As I witnessed each of those 12 games, I noticed a genuine mutual respect between the two teams. Arkadelphia was under the direction of head coach Brant Matros for all 12 games over the three-year period, while current Ashdown coach Chuck Cross was at the helm of the Panther program for the past two years after replacing Riley Fincher.
Now it’s nice to see opposing coaches be able to put aside rivalry and competition to be able to see the big picture and appreciate an opponent’s talent – and that’s just what these coaches have done.
But to see the players be able to do the same gives me confidence that sports – when done right - can both teach and reveal character.
Saturday afternoon Arkadelphia had just seen its season come to an end to the hands of the Ashdown Panthers in the state semifinal game; the last game for a group of seniors that had helped Arkadelphia win two state championships and finish as state runner up last year. An obviously emotional final team meeting had taken place in right field at Ashdown City Park as the sun was beginning to set behind the pressbox and figuratively on the careers of this group of seniors that had seen so much success over the previous four years.
The team had broken from its huddle and some of the teammates and coaching staff were saying goodbye to teammates for the last time in uniform.
As I was watching the team from not far away along with assistant coach Mark Coon, I noticed an Ashdown player walk beside me toward the Badger team.
Ashdown pitcher Quinn Mitchell, who had come on in relief just about 45 minutes earlier and held a lead for the Panthers in the sixth to get it to their closer in the seventh and final inning, approached the Badger team and spoke on behalf of his Panther teammates.
I don’t remember exactly what he said and partially because it caught me by surprise, but Mitchell’s comments to the team that had just had its season come to an end were something along these lines: “On behalf of the entire Ashdown team, I just wanted to tell you guys how much we think of you guys as a baseball team, how much we enjoyed the games we have had over the years and how much we respect you guys and what you have done.”
Apologies to Quinn if that’s not exact, but the sentiment was very close to that.
Then as I saw our players acknowledge the genuine nature of Mitchell’s statements, I noticed some of our players walking toward the infield where some of the Ashdown players were walking toward them.
16-, 17- and 18-year old players who had just been in a state tournament semifinal game that saw one team end with a chance to reach the pinnacle and one team seemingly landing in a valley, talked with each other for several minutes.
Most of the starters of each team shook hands again, hugged each other and showed a mutual respect and admiration for each other. In a time when we see various examples of bad sportsmanship, It was definitely an uplifting moment to behold.
(all photo credits to Teena Bebee)
As the Badger team made its way from the outfield to the first base dugout, the Ashdown players, parents and fans who were gathering to take pictures in front of their dugout along the third base line stopped, turned their attention and offered extended applause to the Badger team – seemingly acknowledging a worthy opponent while also offering appreciation for what this team and particularly group of seniors had accomplished over the last four years.

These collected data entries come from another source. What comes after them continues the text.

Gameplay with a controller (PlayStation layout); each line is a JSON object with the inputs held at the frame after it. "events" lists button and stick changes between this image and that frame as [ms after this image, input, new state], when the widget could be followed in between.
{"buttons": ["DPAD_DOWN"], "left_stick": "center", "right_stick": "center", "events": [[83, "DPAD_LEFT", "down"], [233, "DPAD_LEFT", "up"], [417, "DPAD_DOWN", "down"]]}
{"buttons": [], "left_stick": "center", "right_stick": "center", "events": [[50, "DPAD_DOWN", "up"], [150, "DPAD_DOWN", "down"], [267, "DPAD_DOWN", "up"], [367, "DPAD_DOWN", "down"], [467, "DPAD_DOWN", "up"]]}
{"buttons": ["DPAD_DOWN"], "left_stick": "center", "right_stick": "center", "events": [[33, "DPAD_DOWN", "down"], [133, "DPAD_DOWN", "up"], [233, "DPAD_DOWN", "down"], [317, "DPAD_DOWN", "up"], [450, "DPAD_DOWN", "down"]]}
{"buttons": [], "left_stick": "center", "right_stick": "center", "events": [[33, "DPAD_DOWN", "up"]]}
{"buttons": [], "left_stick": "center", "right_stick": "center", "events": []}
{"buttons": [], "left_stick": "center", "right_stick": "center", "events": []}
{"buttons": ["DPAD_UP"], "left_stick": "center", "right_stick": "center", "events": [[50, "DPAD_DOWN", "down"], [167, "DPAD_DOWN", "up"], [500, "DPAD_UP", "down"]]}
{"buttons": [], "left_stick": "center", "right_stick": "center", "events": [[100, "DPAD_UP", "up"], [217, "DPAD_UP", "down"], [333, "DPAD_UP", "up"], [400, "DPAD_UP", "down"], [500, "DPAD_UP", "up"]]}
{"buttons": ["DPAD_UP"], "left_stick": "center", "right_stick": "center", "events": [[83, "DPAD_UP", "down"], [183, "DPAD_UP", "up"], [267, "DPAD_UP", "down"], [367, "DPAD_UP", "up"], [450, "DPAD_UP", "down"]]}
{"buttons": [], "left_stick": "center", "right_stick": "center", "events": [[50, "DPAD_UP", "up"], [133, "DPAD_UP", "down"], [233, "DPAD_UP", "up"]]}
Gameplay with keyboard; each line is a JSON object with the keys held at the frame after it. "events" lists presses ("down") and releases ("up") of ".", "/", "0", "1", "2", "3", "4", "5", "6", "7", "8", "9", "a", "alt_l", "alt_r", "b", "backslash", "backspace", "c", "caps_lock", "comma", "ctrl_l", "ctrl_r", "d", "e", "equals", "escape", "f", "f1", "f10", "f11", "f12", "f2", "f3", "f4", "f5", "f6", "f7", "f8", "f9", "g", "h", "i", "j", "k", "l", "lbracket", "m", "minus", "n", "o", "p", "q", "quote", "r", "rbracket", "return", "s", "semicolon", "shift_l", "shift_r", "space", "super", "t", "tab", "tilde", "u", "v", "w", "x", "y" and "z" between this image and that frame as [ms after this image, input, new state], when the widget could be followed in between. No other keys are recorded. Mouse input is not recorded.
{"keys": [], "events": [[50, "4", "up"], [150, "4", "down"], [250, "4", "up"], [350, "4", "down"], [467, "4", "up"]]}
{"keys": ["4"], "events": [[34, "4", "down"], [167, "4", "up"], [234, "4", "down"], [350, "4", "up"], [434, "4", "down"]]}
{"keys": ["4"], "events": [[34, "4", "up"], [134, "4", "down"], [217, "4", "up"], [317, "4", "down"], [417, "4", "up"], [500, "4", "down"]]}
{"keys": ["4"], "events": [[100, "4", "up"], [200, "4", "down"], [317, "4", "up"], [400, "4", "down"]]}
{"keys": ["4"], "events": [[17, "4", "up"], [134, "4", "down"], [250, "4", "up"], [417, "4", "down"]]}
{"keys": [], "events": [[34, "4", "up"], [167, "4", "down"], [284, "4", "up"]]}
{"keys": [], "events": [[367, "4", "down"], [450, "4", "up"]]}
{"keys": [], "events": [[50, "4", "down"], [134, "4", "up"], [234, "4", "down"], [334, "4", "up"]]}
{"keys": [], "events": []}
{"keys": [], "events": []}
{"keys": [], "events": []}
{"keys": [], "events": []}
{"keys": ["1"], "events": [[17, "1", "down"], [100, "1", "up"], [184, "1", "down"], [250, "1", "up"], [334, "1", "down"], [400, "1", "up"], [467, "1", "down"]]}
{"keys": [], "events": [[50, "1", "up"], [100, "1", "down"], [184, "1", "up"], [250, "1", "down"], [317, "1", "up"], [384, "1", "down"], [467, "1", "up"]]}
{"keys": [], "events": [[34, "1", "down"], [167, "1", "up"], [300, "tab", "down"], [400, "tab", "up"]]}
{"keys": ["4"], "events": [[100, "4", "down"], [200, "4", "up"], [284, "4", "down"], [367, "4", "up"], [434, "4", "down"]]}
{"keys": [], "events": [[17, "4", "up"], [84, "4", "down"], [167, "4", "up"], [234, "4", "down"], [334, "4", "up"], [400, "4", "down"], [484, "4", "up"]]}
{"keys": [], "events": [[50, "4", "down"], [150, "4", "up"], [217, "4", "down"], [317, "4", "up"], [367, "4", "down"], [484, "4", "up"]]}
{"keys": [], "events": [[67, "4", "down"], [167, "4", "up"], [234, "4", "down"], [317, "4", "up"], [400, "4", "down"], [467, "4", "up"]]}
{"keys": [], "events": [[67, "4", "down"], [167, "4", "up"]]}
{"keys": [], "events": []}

At the end of each game our teams play throughout the year, the teams meet each other for the traditional handshake line. Honestly, as an administrator, I have watched the handshake line in a variety of sports with a watchful eye to make sure nothing that might have happened within a game carries over – particularly if the game is close.
But there was nothing to watch here except for sportsmanship in its purest form, and two teams with a genuine respect for each other.
So I tip my hat to the members of Ashdown and Arkadelphia’s teams for seeing the bigger picture that day. And I hope that adults will take a lesson from teenagers in this case.
We can have intense competition that has a winner and a loser on the scoreboard and still keep things in perspective when the scoreboard is turned off.